> _GOAL_:
Reproduce word for word the rows from the line containing "genus: Branta" up to and including the line containing "genus: Eriocapitella".

— BEGIN GIVEN INFORMATION —

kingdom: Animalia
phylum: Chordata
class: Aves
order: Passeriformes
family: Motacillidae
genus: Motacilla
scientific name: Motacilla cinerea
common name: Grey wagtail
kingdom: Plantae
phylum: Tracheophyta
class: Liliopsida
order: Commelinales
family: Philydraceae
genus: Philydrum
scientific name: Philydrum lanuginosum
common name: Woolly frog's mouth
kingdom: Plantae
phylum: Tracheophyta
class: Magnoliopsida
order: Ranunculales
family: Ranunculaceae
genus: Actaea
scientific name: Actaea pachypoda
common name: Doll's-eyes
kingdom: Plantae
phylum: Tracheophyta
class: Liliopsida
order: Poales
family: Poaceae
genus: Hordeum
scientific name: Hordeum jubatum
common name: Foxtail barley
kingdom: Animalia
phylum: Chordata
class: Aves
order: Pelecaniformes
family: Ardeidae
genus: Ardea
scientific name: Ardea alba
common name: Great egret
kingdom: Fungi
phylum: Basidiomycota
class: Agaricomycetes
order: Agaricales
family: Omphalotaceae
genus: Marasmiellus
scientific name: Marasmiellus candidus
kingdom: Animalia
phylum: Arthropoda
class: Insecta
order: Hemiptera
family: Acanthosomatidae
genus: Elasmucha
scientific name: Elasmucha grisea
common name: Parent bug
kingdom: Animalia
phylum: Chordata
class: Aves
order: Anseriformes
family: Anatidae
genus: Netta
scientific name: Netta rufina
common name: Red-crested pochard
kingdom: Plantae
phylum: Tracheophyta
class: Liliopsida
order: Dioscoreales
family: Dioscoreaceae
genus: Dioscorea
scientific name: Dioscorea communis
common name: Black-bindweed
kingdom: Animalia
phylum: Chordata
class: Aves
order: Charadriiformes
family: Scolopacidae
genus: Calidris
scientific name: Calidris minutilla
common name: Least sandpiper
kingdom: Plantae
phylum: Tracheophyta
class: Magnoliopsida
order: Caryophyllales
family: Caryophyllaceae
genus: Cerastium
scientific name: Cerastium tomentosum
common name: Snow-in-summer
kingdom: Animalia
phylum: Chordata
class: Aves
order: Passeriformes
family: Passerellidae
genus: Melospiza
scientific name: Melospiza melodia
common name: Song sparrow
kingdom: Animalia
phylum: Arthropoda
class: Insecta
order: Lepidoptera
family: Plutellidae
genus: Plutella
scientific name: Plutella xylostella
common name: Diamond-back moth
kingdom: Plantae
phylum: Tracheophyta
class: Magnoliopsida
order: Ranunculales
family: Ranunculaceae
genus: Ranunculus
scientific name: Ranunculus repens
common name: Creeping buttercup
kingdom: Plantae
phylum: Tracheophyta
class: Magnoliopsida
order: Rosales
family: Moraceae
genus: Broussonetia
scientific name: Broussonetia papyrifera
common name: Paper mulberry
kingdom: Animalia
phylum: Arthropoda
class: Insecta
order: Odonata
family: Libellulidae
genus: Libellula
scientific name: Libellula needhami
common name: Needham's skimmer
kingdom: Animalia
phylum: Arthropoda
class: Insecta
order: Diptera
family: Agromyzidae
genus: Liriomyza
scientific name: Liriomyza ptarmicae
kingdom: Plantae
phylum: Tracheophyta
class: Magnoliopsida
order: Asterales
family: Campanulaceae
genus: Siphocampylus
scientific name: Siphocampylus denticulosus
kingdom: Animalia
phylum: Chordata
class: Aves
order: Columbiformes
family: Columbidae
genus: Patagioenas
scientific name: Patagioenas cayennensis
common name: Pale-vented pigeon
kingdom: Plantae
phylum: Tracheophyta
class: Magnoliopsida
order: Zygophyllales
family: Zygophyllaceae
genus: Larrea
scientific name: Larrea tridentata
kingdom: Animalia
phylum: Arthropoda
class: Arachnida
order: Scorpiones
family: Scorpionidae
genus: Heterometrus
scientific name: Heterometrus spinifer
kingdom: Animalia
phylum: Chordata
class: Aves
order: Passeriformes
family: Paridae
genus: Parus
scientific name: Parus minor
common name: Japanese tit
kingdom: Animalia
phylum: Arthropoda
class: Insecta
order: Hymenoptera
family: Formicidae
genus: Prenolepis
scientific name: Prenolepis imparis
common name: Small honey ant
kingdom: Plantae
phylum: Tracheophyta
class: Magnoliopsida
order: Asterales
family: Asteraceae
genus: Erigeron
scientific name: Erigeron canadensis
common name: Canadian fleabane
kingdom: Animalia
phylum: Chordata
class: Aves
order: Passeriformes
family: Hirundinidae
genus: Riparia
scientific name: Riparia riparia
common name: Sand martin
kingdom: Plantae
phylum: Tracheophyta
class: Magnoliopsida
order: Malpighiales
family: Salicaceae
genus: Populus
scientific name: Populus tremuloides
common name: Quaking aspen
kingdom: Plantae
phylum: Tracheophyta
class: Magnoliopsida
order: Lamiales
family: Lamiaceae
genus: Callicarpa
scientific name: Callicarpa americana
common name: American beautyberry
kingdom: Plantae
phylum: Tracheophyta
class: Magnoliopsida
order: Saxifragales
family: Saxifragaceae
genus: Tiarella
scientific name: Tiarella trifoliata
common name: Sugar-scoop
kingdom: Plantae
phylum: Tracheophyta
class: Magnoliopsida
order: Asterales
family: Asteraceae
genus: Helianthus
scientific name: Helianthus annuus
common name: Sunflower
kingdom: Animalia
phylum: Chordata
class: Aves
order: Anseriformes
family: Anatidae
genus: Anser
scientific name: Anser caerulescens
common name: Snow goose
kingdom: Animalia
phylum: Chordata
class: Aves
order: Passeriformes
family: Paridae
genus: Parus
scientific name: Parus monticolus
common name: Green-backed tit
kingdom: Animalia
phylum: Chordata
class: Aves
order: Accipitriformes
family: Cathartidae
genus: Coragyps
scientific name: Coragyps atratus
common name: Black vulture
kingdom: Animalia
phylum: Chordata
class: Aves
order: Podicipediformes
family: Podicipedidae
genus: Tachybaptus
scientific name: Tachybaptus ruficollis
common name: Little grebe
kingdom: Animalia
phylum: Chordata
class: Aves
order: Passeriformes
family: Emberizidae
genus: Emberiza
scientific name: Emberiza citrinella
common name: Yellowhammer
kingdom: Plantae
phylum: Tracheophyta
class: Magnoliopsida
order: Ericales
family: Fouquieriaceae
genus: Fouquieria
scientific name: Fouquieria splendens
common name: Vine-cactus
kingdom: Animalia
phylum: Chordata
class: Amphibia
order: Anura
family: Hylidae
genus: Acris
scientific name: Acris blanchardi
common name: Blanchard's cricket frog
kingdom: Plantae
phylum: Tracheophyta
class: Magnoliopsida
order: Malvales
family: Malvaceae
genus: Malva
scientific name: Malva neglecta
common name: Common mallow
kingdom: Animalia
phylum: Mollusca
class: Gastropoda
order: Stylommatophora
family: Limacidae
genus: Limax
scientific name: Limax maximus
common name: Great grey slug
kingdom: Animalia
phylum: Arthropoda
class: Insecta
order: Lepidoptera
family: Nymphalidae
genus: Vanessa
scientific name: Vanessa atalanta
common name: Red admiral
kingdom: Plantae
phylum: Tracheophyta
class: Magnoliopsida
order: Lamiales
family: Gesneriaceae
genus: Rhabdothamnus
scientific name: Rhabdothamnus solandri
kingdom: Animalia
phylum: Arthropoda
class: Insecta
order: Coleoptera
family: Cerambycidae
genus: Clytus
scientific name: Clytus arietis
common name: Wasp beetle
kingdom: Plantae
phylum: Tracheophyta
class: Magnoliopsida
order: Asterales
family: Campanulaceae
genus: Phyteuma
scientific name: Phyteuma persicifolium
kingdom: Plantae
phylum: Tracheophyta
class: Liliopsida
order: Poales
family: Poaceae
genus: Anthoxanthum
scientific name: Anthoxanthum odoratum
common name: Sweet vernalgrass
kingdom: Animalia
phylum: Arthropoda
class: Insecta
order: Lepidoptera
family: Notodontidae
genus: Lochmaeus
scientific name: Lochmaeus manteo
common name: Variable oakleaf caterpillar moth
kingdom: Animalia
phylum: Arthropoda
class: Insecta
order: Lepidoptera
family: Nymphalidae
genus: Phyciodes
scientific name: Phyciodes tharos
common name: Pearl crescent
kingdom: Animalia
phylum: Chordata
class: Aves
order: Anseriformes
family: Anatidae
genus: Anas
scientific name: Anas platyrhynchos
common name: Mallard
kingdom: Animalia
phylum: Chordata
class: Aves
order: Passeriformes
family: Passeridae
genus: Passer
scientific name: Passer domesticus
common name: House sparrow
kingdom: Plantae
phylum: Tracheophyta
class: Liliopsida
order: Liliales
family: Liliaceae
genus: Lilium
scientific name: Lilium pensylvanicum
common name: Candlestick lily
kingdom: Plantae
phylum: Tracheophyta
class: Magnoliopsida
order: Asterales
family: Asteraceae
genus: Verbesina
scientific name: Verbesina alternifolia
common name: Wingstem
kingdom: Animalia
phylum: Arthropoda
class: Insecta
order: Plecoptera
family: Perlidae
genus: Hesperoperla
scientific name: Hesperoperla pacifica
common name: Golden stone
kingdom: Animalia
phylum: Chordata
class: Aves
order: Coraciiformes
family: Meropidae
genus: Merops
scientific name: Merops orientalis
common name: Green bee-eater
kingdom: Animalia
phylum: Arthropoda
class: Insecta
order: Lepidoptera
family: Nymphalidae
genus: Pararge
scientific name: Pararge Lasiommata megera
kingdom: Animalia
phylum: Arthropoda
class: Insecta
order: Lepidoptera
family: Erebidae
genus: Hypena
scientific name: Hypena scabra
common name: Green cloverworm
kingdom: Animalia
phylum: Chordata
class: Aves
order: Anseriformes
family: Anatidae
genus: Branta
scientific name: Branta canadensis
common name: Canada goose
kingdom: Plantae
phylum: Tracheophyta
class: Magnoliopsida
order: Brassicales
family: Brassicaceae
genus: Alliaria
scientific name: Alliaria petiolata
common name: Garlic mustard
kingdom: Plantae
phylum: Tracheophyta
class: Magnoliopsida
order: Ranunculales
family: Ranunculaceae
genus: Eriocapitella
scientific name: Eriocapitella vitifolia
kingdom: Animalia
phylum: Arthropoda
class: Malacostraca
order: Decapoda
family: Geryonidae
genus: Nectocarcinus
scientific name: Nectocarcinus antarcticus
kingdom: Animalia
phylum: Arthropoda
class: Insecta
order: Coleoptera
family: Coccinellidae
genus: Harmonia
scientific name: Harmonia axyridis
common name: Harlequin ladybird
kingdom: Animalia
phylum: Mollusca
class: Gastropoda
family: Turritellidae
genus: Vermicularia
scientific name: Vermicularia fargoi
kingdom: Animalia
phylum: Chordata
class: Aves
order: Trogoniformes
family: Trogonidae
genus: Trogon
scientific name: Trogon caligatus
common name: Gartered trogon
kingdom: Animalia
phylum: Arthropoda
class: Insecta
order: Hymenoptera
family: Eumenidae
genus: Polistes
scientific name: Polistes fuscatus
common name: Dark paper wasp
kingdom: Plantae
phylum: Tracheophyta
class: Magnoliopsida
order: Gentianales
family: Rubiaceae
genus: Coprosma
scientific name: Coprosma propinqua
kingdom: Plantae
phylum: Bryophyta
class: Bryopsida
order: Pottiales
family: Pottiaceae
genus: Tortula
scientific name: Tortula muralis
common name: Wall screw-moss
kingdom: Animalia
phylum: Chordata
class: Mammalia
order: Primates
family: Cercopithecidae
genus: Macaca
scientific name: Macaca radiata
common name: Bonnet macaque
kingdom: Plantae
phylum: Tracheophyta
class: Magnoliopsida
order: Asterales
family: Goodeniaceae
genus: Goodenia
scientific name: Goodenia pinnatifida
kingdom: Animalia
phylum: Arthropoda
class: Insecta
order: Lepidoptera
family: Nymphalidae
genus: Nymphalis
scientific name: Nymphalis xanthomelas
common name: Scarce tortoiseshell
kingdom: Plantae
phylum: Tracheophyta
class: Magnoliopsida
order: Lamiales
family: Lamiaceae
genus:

— END GIVEN INFORMATION —

> _EXERCISE OUTPUT_:
genus: Branta
scientific name: Branta canadensis
common name: Canada goose
kingdom: Plantae
phylum: Tracheophyta
class: Magnoliopsida
order: Brassicales
family: Brassicaceae
genus: Alliaria
scientific name: Alliaria petiolata
common name: Garlic mustard
kingdom: Plantae
phylum: Tracheophyta
class: Magnoliopsida
order: Ranunculales
family: Ranunculaceae
genus: Eriocapitella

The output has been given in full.